I looked into my drink and toyed with it for a few minuets. I really hated talking about my past… but I’d told other barkeeps the whole thing when I was drunk enough, and Donnie was good. I would probably tell him it anyway, later tonight. No harm done, I thought if only one person hears about it. Now that I wanted to talk, I had to figure out where to start. I took a deep breath and began.

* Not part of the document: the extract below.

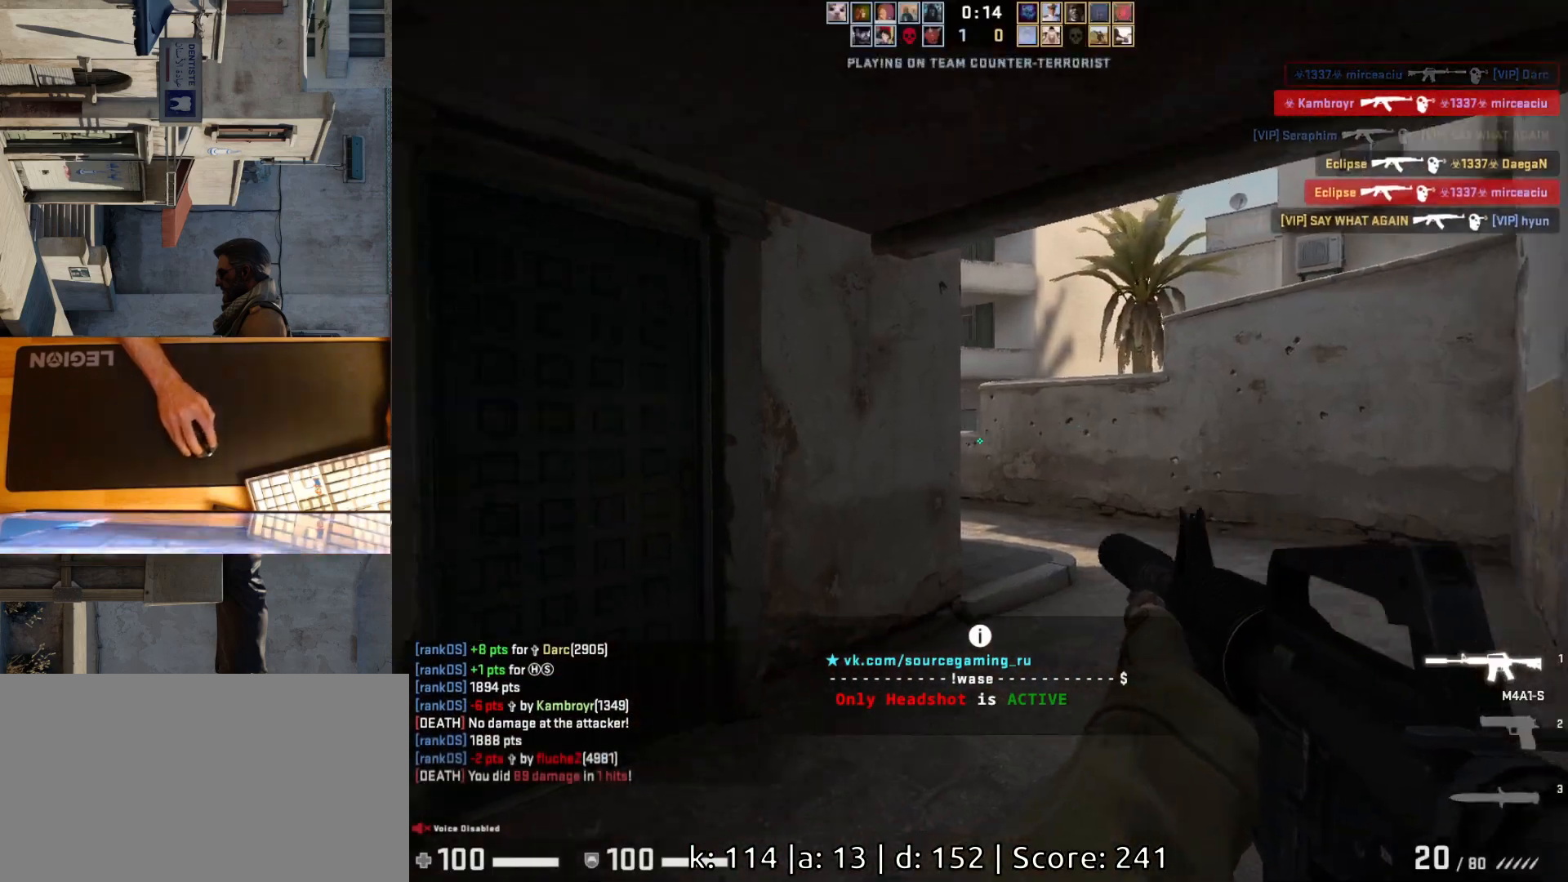
{"keys": ["d"], "mouse": [], "events": [[317, "w", "up"]]}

“I’m…I’m from central Alabama. We really don’t get too many people up that way, so ours was one of the last communities to be hit by the Flu. I got it, just like everyone else. My uncle died from it. I got off with just flu-like symptoms, but I… I also got SCABs. I transformed into a golden eagle in the middle of catholic mass. Heh, I was actually singing lead in the choir when it happened. It was so fast, I never even figured out what the hell happened. One moment I was gearing up my voice to jump up an octave, the next, I’m screeching as an eagle to go in for the kill… It was the St. Patrick’s Day mass and on that mass our priest does a blessing of all pets. I killed a small pet ferret right there in front of everyone. There was blood every freakn where, and a little girl screamed in terror. That did not go over big with the congregation, to say the least. I was still an eagle, so I took off with my kill and flew away”.

I finished off my beer, and noticed several other people beginning to listen in on my story. The barkeep had drifted away to help some other customers but he came back, and refilled my glass. “So, what did you do then?” a wolf morph asked me.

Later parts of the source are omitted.